Türkiye, dış politikada çıkarları ile barış ve istikrar arasında denge kurmaya çaba sarf eden nadir ülkelerden birisidir. Bu ilkeyi muhatap olduğumuz tüm taraflara karşı uygulama gayreti içindeyiz. Çıkarlarımızı ortak kılmak, “kazan-kazan” formülü ile işbirliği alanlarını genişletmek ve tehditlerle ortak mücadele bizim temel ilkelerimizdendir. Türkiye olarak her ülke ile işbirliğimizi geliştirmeye ve bölgesel sorunların çözümü için birlikte gayret sarf etmeye hazırız. Son dönemde Türkiye ile Birleşik Arap Emirlikleri arasında yoğunluk kazanan diyalogun bugün artık somut işbirliğine dönüşmüş olması, inisiyatif üstlendiğimiz takdirde ortak geleceğimizi elbirliğiyle şekillendirebileceğimizi de göstermiştir.
Türkiye olarak, Birleşik Arap Emirlikleri’nin ve Körfez bölgesindeki diğer tüm kardeşlerimizin güvenlik ve istikrarını kendi ülkemizin güvenlik ve istikrarımızdan ayrı görmüyoruz. Önümüzdeki dönemde bu bağlamda da işbirliğimizi derinleştirmenin önemine gönülden inanıyoruz.
24 Kasım 2021’de Abu Dabi Veliaht Prensi kardeşim Şeyh Muhammed bin Zayid Al Nahyan'ın Ankara ziyareti ile Türkiye-Birleşik Arap Emirlikleri (BAE) ilişkilerinde yeni bir sayfa açmanın bahtiyarlığın yaşıyoruz. Bu ziyaret sırasında imzalanan ekonomik anlaşmalar, ikili ilişkilerimizin geleceğine dair önemli ipuçlarını da barındırmaktadır. Ekonomi, finans, enerji, petrokimya, teknoloji, ulaşım, altyapı, sağlık, gıda ve tarım alanlarında imzaladığımız anlaşmalarla yakın gelecekte iki ülkenin işbirliğinin temellerini atmış olduk. Son olarak Türk ve BAE merkez bankalarının, yerel para birimlerinde yaklaşık 5 milyar ABD doları tutarında bir takas anlaşması imzalamaları da kayda değer bir gelişme olmuştur.
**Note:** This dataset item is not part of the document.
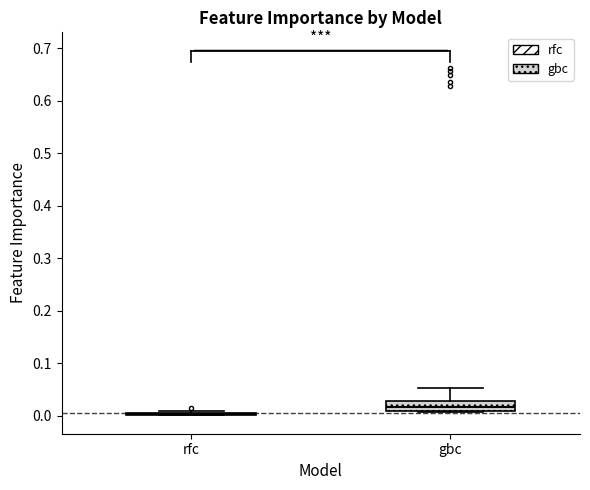

Where is the lower edge of the box for gbc on the y-axis? The values are not printed on the chart, so give them approximately, as read against the axis.

0.01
Önümüzdeki günlerde BAE’ye gerçekleştireceğim ziyaret, iki ülke dostluğuna atfettiğimiz önemi göstermenin yanı sıra işbirliğimizi daha da ileriye taşımamıza vesile olacaktır. Türkiye ile Birleşik Arap Emirlikleri arasında enerji, sağlık, tarım, lojistik, altyapı, finans, turizm konularının yanı sıra iklim değişikliği, enerji, su ve gıda güvenliği konularında da işbirliğini ilerletmeyi hedefliyoruz. Daha fazla yatırım ve işbirliği için her iki tarafın da yeni hedefler belirlemeye hazır olduğu kanaatindeyim. Bu işbirliğinin yalnızca ikili ilişkilerde değil, aynı zamanda bölgesel düzeyde de olumlu yansımalarının olacağına inanıyorum. Bu bağlamda ilişkilerimizdeki bu pozitif gelişmeler bizatihi değerlidir.
Kuruluşunun 50. yılını idrak eden Birleşik Arap Emirlikleri’yle dostluğumuzun ve kardeşliğimizin yeni bir 50 yılına daha ortak çıkarlar, karşılıklı saygı ve güven temelinde adım atıyor olmaktan memnuniyet duyuyorum. Milletimiz adına kardeş Birleşik Arap Emirlikleri halkına en kalbi selamlarımı ve muhabbetlerimi sunuyorum."